* **WHAT NEEDS TO BE DONE**: Nothing except the pictures should be left out when you reproduce the listing exactly.

= = = = = = =

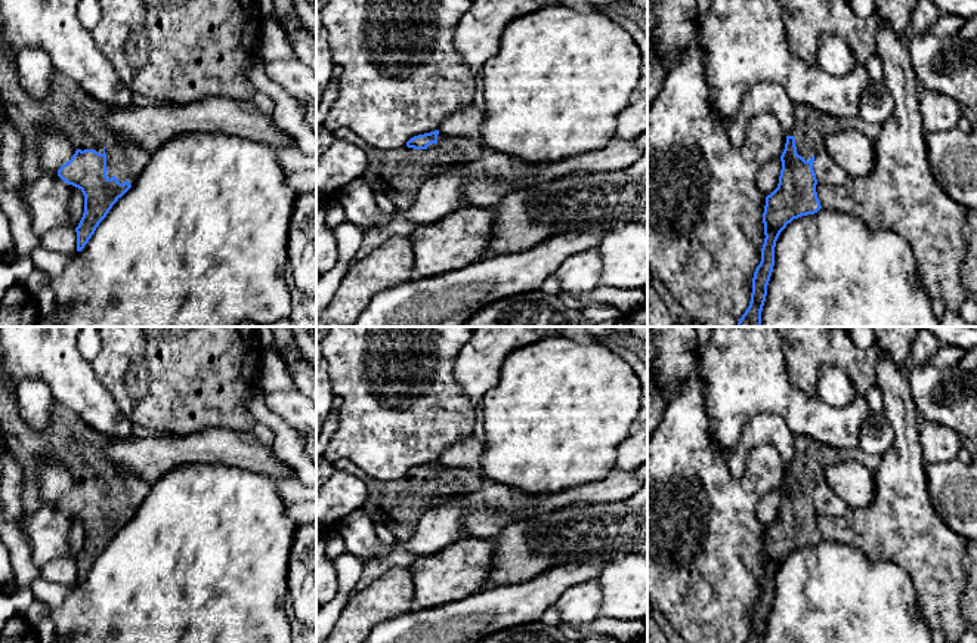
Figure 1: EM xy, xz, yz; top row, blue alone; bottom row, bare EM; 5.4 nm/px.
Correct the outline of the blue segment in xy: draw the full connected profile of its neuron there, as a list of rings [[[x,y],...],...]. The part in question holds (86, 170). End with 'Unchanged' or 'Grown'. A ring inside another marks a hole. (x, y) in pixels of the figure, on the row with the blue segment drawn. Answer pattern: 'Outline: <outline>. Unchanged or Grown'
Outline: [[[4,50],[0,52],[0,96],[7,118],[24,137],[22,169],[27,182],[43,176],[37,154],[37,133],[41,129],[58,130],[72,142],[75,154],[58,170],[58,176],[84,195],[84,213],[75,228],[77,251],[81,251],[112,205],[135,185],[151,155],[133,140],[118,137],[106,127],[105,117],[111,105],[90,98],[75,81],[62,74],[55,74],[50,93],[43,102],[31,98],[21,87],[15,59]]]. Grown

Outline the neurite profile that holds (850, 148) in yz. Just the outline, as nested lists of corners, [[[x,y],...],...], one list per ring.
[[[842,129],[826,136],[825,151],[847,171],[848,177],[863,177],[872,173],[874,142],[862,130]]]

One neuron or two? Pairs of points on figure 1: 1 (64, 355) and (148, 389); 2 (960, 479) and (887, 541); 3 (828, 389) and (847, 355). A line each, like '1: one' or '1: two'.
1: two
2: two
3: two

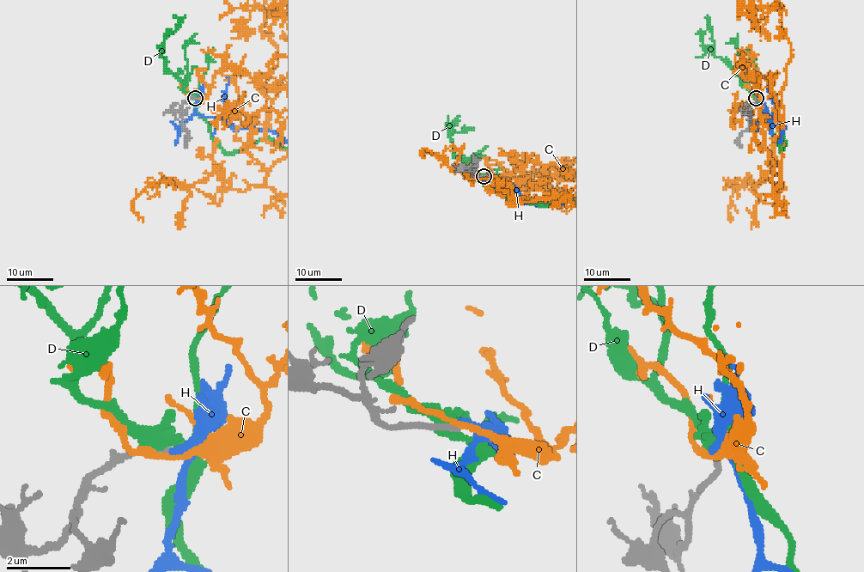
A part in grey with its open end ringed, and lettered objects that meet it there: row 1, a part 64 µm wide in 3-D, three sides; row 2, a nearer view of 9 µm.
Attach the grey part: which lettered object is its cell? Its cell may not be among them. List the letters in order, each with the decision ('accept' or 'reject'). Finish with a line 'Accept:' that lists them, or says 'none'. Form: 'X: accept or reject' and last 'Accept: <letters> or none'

= = = = = = =

* **RESPONSE**:
Figure 1: EM xy, xz, yz; top row, blue alone; bottom row, bare EM; 5.4 nm/px.
Correct the outline of the blue segment in xy: draw the full connected profile of its neuron there, as a list of rings [[[x,y],...],...]. The part in question holds (86, 170). End with 'Unchanged' or 'Grown'. A ring inside another marks a hole. (x, y) in pixels of the figure, on the row with the blue segment drawn. Answer pattern: 'Outline: <outline>. Unchanged or Grown'
Outline: [[[4,50],[0,52],[0,96],[7,118],[24,137],[22,169],[27,182],[43,176],[37,154],[37,133],[41,129],[58,130],[72,142],[75,154],[58,170],[58,176],[84,195],[84,213],[75,228],[77,251],[81,251],[112,205],[135,185],[151,155],[133,140],[118,137],[106,127],[105,117],[111,105],[90,98],[75,81],[62,74],[55,74],[50,93],[43,102],[31,98],[21,87],[15,59]]]. Grown

Outline the neurite profile that holds (850, 148) in yz. Just the outline, as nested lists of corners, [[[x,y],...],...], one list per ring.
[[[842,129],[826,136],[825,151],[847,171],[848,177],[863,177],[872,173],[874,142],[862,130]]]

One neuron or two? Pairs of points on figure 1: 1 (64, 355) and (148, 389); 2 (960, 479) and (887, 541); 3 (828, 389) and (847, 355). A line each, like '1: one' or '1: two'.
1: two
2: two
3: two

A part in grey with its open end ringed, and lettered objects that meet it there: row 1, a part 64 µm wide in 3-D, three sides; row 2, a nearer view of 9 µm.
Attach the grey part: which lettered object is its cell? Its cell may not be among them. List the letters in order, each with the decision ('accept' or 'reject'). Finish with a line 'Accept:' that lists them, or says 'none'. Form: 'X: accept or reject' and last 'Accept: <letters> or none'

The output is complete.